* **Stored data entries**
= = =

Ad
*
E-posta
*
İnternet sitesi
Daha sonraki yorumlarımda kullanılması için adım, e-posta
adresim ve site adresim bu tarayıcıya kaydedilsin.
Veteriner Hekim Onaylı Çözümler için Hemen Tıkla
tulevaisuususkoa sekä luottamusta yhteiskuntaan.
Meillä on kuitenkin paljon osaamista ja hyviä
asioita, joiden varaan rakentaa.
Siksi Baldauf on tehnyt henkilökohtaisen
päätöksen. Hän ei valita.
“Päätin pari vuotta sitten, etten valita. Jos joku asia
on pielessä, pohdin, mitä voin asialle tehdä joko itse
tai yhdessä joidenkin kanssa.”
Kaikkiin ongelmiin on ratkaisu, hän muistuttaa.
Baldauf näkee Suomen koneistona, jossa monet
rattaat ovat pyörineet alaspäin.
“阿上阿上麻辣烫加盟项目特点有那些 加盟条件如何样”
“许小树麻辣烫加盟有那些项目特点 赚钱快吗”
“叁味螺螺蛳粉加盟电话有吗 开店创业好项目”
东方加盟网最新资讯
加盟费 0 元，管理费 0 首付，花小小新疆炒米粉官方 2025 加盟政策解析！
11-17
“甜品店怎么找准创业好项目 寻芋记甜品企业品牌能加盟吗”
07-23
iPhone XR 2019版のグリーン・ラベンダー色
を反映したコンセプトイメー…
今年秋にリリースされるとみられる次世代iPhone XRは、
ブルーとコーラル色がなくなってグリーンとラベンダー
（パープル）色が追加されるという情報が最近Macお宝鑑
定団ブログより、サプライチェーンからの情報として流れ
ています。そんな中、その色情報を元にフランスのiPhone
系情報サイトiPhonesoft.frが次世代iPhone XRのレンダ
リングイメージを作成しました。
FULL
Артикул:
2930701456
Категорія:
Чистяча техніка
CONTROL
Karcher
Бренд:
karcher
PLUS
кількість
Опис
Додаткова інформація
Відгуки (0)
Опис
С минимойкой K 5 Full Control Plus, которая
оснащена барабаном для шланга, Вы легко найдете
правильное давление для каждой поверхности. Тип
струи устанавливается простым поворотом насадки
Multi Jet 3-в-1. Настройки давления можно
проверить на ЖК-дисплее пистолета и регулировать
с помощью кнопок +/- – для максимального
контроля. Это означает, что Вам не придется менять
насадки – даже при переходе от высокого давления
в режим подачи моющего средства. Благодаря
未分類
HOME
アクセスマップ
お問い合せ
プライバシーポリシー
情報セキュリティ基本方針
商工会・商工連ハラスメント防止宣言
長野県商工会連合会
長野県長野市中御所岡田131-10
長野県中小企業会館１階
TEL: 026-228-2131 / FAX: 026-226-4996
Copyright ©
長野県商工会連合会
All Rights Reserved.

= = =

Update the data from its start through the line containing "on pielessä, pohdin, mitä" so that "päätöksen" becomes "ratkaisun", leaving everything else unchanged.

Ad
*
E-posta
*
İnternet sitesi
Daha sonraki yorumlarımda kullanılması için adım, e-posta
adresim ve site adresim bu tarayıcıya kaydedilsin.
Veteriner Hekim Onaylı Çözümler için Hemen Tıkla
tulevaisuususkoa sekä luottamusta yhteiskuntaan.
Meillä on kuitenkin paljon osaamista ja hyviä
asioita, joiden varaan rakentaa.
Siksi Baldauf on tehnyt henkilökohtaisen
ratkaisun. Hän ei valita.
“Päätin pari vuotta sitten, etten valita. Jos joku asia
on pielessä, pohdin, mitä voin asialle tehdä joko itse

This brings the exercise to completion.